### What is being asked
Copy the material below word for word, and leave the pictures out of your copy.

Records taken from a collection
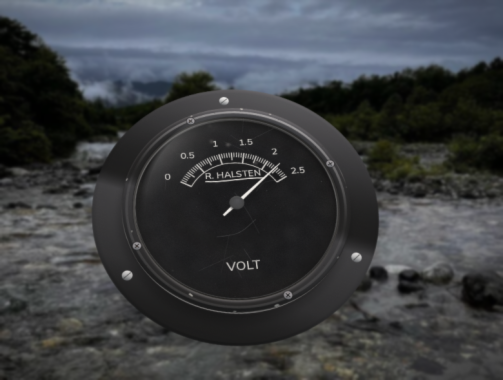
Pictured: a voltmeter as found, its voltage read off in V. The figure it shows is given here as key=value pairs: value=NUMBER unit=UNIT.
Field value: value=2.25 unit=V
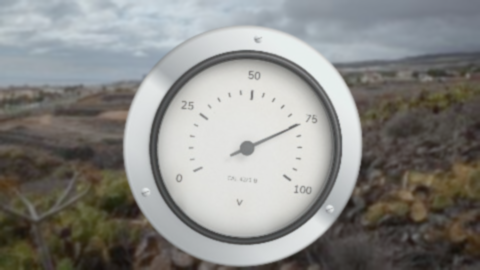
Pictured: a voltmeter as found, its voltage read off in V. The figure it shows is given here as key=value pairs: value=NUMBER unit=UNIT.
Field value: value=75 unit=V
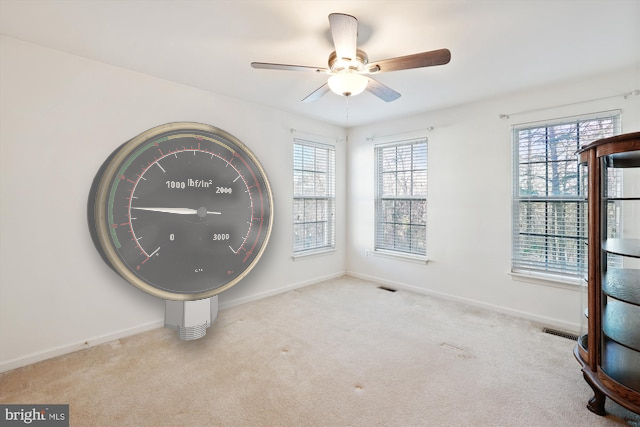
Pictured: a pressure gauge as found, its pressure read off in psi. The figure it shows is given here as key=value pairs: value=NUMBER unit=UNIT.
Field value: value=500 unit=psi
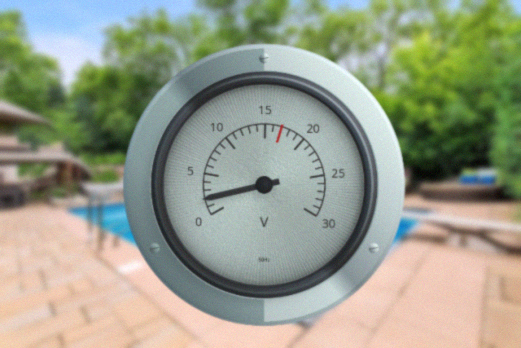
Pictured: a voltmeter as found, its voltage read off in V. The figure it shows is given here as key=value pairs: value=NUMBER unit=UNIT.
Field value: value=2 unit=V
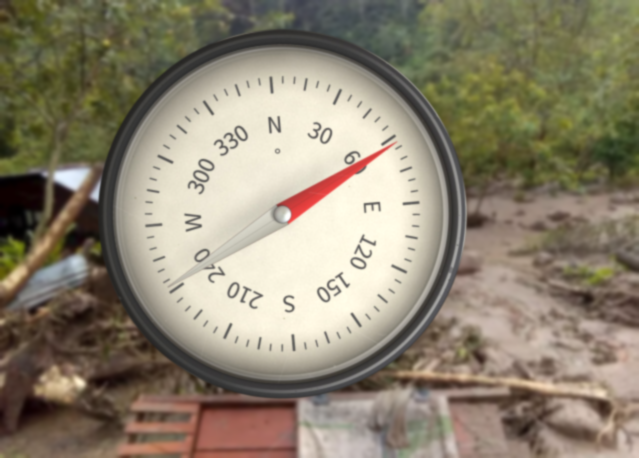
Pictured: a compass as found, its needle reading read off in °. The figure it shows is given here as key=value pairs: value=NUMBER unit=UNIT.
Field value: value=62.5 unit=°
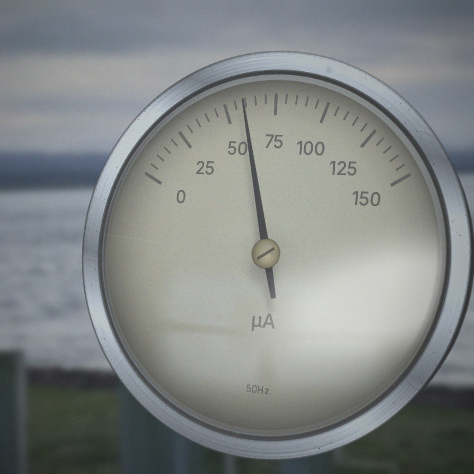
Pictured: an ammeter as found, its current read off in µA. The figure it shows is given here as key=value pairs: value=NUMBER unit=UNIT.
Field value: value=60 unit=µA
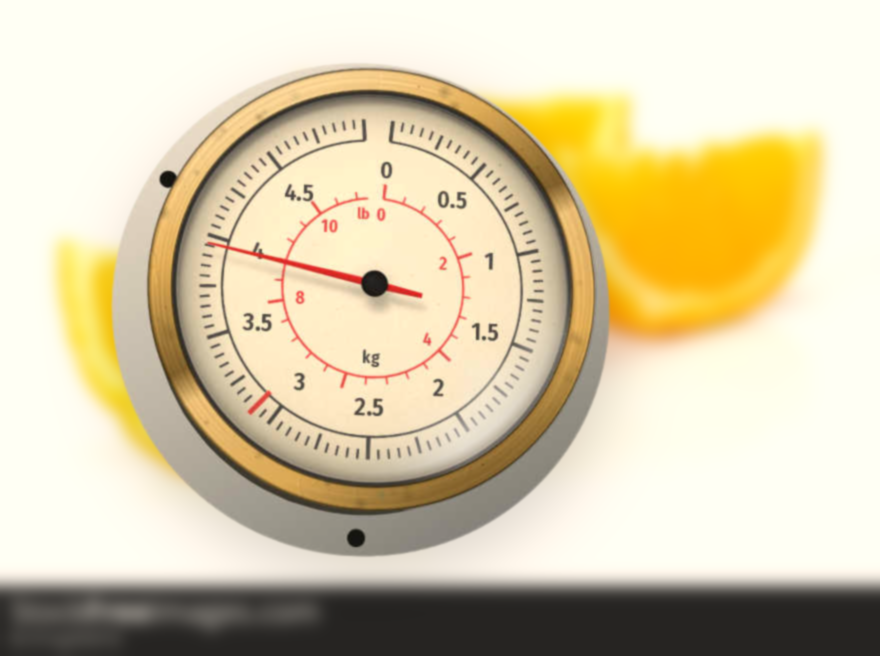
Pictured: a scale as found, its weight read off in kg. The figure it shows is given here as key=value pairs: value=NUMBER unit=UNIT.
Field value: value=3.95 unit=kg
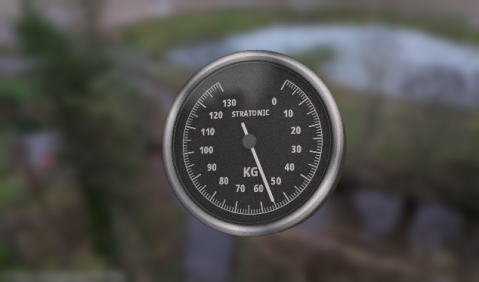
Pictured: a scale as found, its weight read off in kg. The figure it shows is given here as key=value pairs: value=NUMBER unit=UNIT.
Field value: value=55 unit=kg
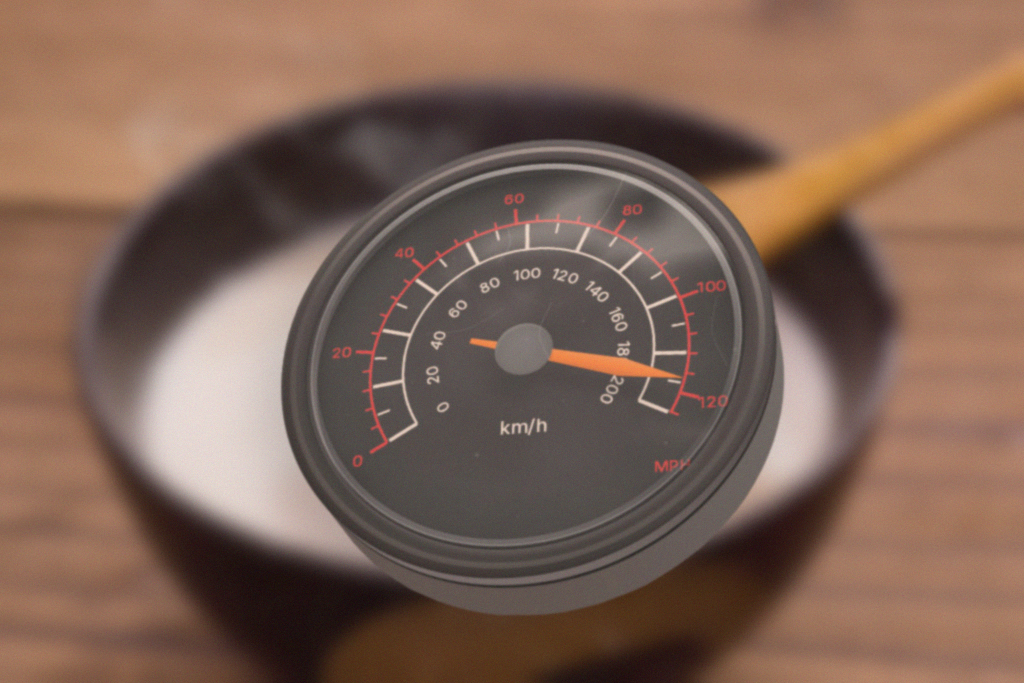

### Task response
Pictured: a voltmeter as found, its voltage read off in V. The figure it shows is given here as key=value pairs: value=NUMBER unit=UNIT.
Field value: value=2.25 unit=V
Pictured: a voltmeter as found, its voltage read off in V. The figure it shows is given here as key=value pairs: value=NUMBER unit=UNIT.
Field value: value=75 unit=V
Pictured: a pressure gauge as found, its pressure read off in psi. The figure it shows is given here as key=value pairs: value=NUMBER unit=UNIT.
Field value: value=500 unit=psi
Pictured: a voltmeter as found, its voltage read off in V. The figure it shows is given here as key=value pairs: value=NUMBER unit=UNIT.
Field value: value=2 unit=V
Pictured: a compass as found, its needle reading read off in °. The figure it shows is given here as key=value pairs: value=NUMBER unit=UNIT.
Field value: value=62.5 unit=°
Pictured: an ammeter as found, its current read off in µA. The figure it shows is given here as key=value pairs: value=NUMBER unit=UNIT.
Field value: value=60 unit=µA
Pictured: a scale as found, its weight read off in kg. The figure it shows is given here as key=value pairs: value=NUMBER unit=UNIT.
Field value: value=3.95 unit=kg
Pictured: a scale as found, its weight read off in kg. The figure it shows is given here as key=value pairs: value=NUMBER unit=UNIT.
Field value: value=55 unit=kg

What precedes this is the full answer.